▶ **Provided data**
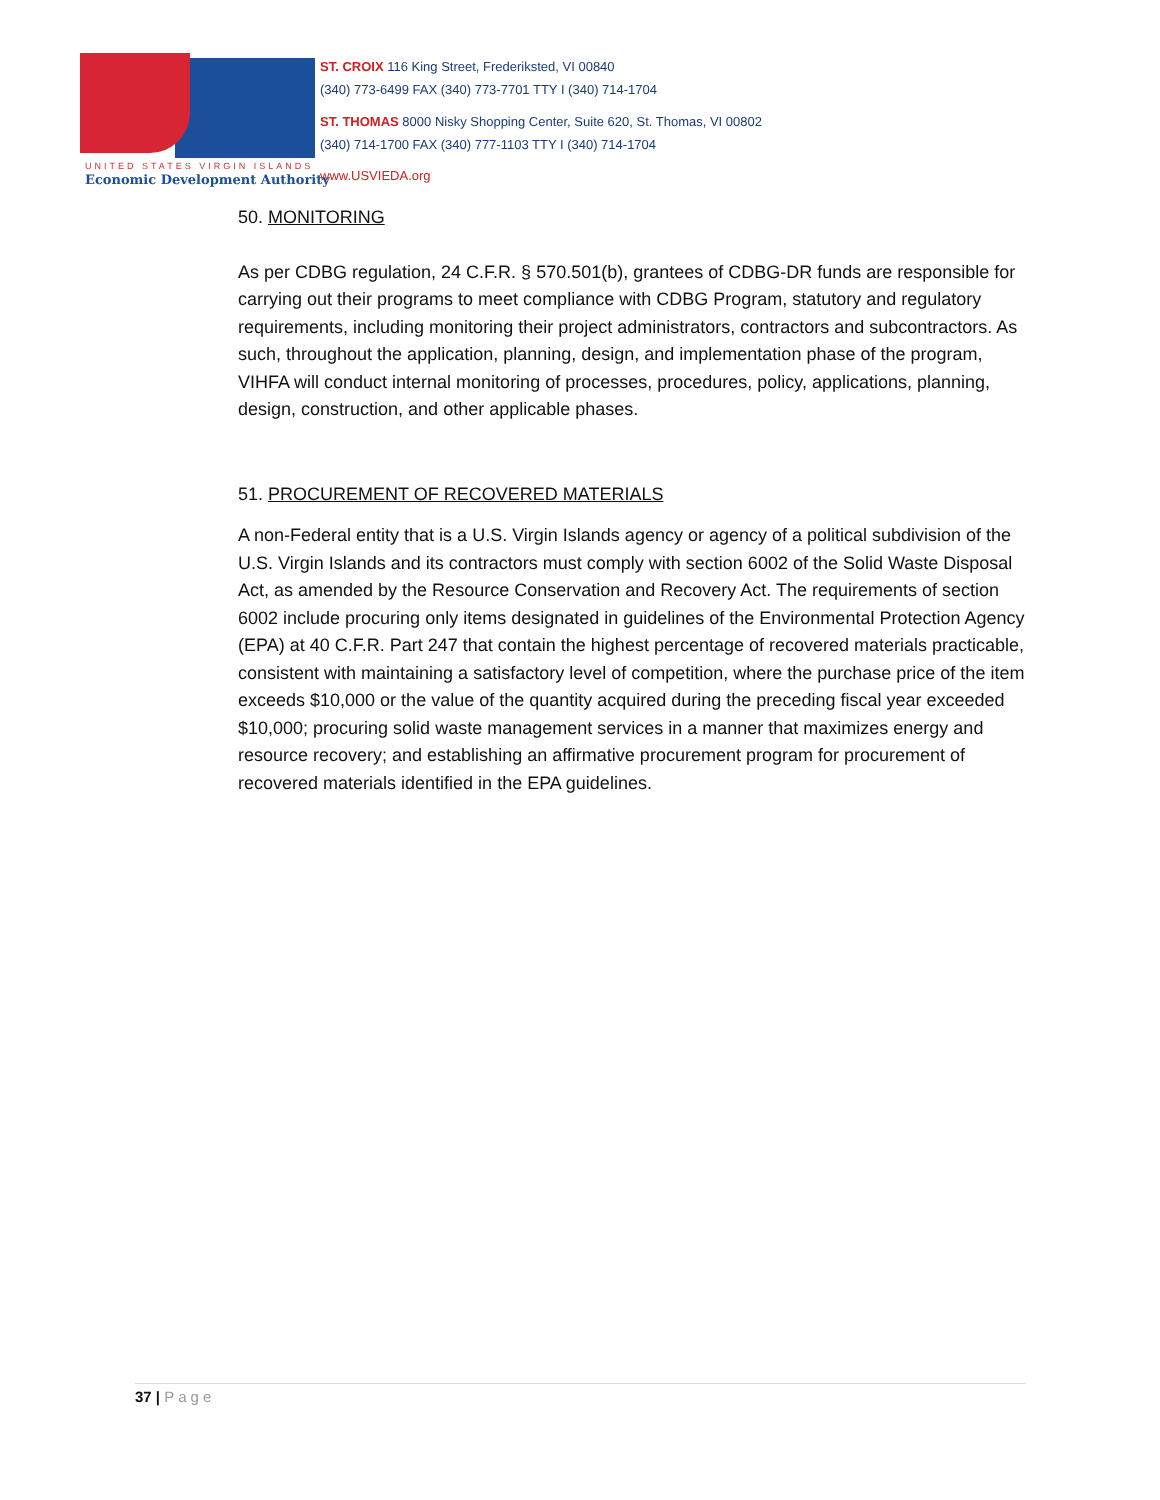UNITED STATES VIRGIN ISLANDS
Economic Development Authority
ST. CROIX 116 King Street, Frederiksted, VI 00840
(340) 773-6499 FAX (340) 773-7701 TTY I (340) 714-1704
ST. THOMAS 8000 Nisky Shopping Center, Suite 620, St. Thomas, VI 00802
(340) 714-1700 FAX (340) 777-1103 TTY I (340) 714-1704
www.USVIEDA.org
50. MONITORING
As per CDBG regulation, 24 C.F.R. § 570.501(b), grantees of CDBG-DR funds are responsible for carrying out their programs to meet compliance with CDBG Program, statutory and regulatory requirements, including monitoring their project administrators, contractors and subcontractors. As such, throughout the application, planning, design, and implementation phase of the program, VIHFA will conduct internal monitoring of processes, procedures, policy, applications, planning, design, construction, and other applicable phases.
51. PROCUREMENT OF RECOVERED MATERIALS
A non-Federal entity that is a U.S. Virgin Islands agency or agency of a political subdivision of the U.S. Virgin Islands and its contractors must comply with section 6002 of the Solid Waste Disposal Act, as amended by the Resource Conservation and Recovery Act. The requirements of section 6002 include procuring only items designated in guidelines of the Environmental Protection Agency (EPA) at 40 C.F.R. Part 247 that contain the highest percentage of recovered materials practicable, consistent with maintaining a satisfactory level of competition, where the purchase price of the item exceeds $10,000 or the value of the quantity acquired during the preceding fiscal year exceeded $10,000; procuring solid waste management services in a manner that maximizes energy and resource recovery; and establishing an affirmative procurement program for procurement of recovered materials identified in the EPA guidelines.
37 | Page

▶ **Exercise details**
From the records above, give again exactly the lines running from the line with "(340) 714-1700 FAX" to the line with "50. MONITORING", inclusive.

▶ **Answer to the exercise**
(340) 714-1700 FAX (340) 777-1103 TTY I (340) 714-1704
www.USVIEDA.org
50. MONITORING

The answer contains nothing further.